The genetic algorithm is simple enough for anyone to understand, using biological terms taught in
high school. Take a population of individuals, each with DNA of their own. Then measure each
individual's fitness (measured as a function applied to the individual's DNA) and make the
individual more likely to procreate if he is more fit. Extremely unfit individuals are killed off. Every
survivor gets a chance to procreate (and it is important that procreation is never denied to a
survivor, only made less likely if he is less fit). Merging the parents' DNA, and then applying a
random mutation to the merged DNA simulates procreation. The new individual will, in theory, be
as fit as the parents, plus or minus a small variance caused by the mutation. The cycle is then
repeated.

Genetic Algorithms FAQ


See the Resources section for the link to the Genetic Algorithms FAQ. The FAQ includes the
Algorithm GA and points to suites of genetic algorithm software, both free and commercial.
There are, obviously, many variables that can affect the genetic algorithm, including population
size, generations (iterations of the algorithm), merging method, fitness function, how fitness affects
procreation chances, and how much mutation happens.

There are some drawbacks to the algorithm, as well. It works best if the fitness function is applied
to the DNA as a series of bits. In other words, it's best if the DNA is a series of binary options, yes
or no. Blue eyes? Black eyes? Red hair? Black hair? Merging of parent DNA and subsequent
mutation should not allow certain combinations of bits, because the resulting DNA will not be a
valid solution to the original problem. Remember that the "DNA" is nothing more than a solution to
a mathematical fitness formula. Some values used in that formula may be invalid -- for instance,
dividing by zero.

In addition, the genetic algorithm is not bound by time. You pick the number of generations. You
can define some goal -- for instance, "look for an individual with fitness of 0.99999" and stop there,
but then the algorithm may never end because it hasn't found that individual. That can be a problem
if you set unrealistic goals or too few generations. Trial and error, and a good feel for the problem,
are the best ways around this issue.

The fitness formula should return a floating point number between 0 and 1. Other ranges can be
used, but in my experience floating point numbers work best. You may want a range between 0 and
32767, for instance, if you want the fitness to be a 7-bit integer for optimization.

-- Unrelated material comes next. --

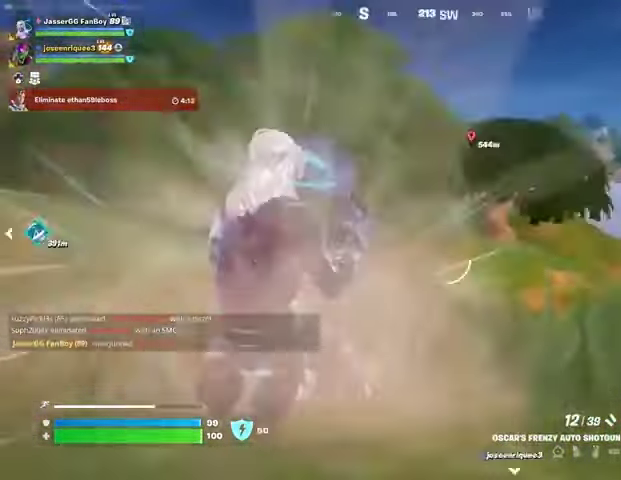
{"buttons": [], "left_stick": "up", "right_stick": "center", "events": [[67, "right_stick", "center"], [400, "L3", "down"], [500, "L3", "up"]]}
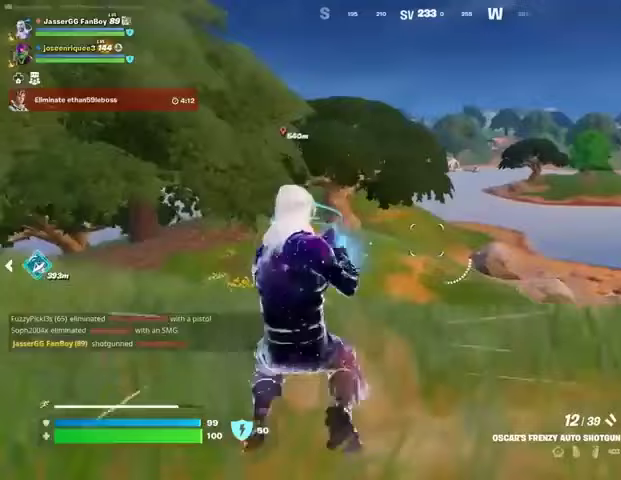
{"buttons": [], "left_stick": "up", "right_stick": "center", "events": [[233, "L1", "down"], [300, "L1", "up"], [367, "L1", "down"], [433, "L1", "up"]]}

Of course, delaying optimization until you know it's needed is a good idea, so you should at least
start with a simple fitness formula. The fitness formula is the most-used function in the genetic
algorithm (it will be invoked (population size) x (generations times)), so you should make it as
simple and as fast as possible.

There are three "good" ways to exit the genetic algorithm. First, you can decide to exit if there is no
variety in the DNA pool anymore. This is a tricky test, actually, and a CPAN module for finding the
distance of strings might be useful here, as long as you can represent the DNA as a string. Second,
you can exit if you have reached a fitness goal. Unless you have a very good understanding of the
fitness formula (in which case, you probably don't need the genetic algorithm anyway), setting a
fitness goal can result in either infinite loops, or an individual who is only "good enough." Third,
you can exit the algorithm after a set number of iterations, or "generations."

In practice, all three ways (or at least the second and third one) are used to control the genetic
algorithm. A few test runs, maybe 10 or 20, will give you a good feel for how quickly the algorithm
converges, what kind of fitness you can expect.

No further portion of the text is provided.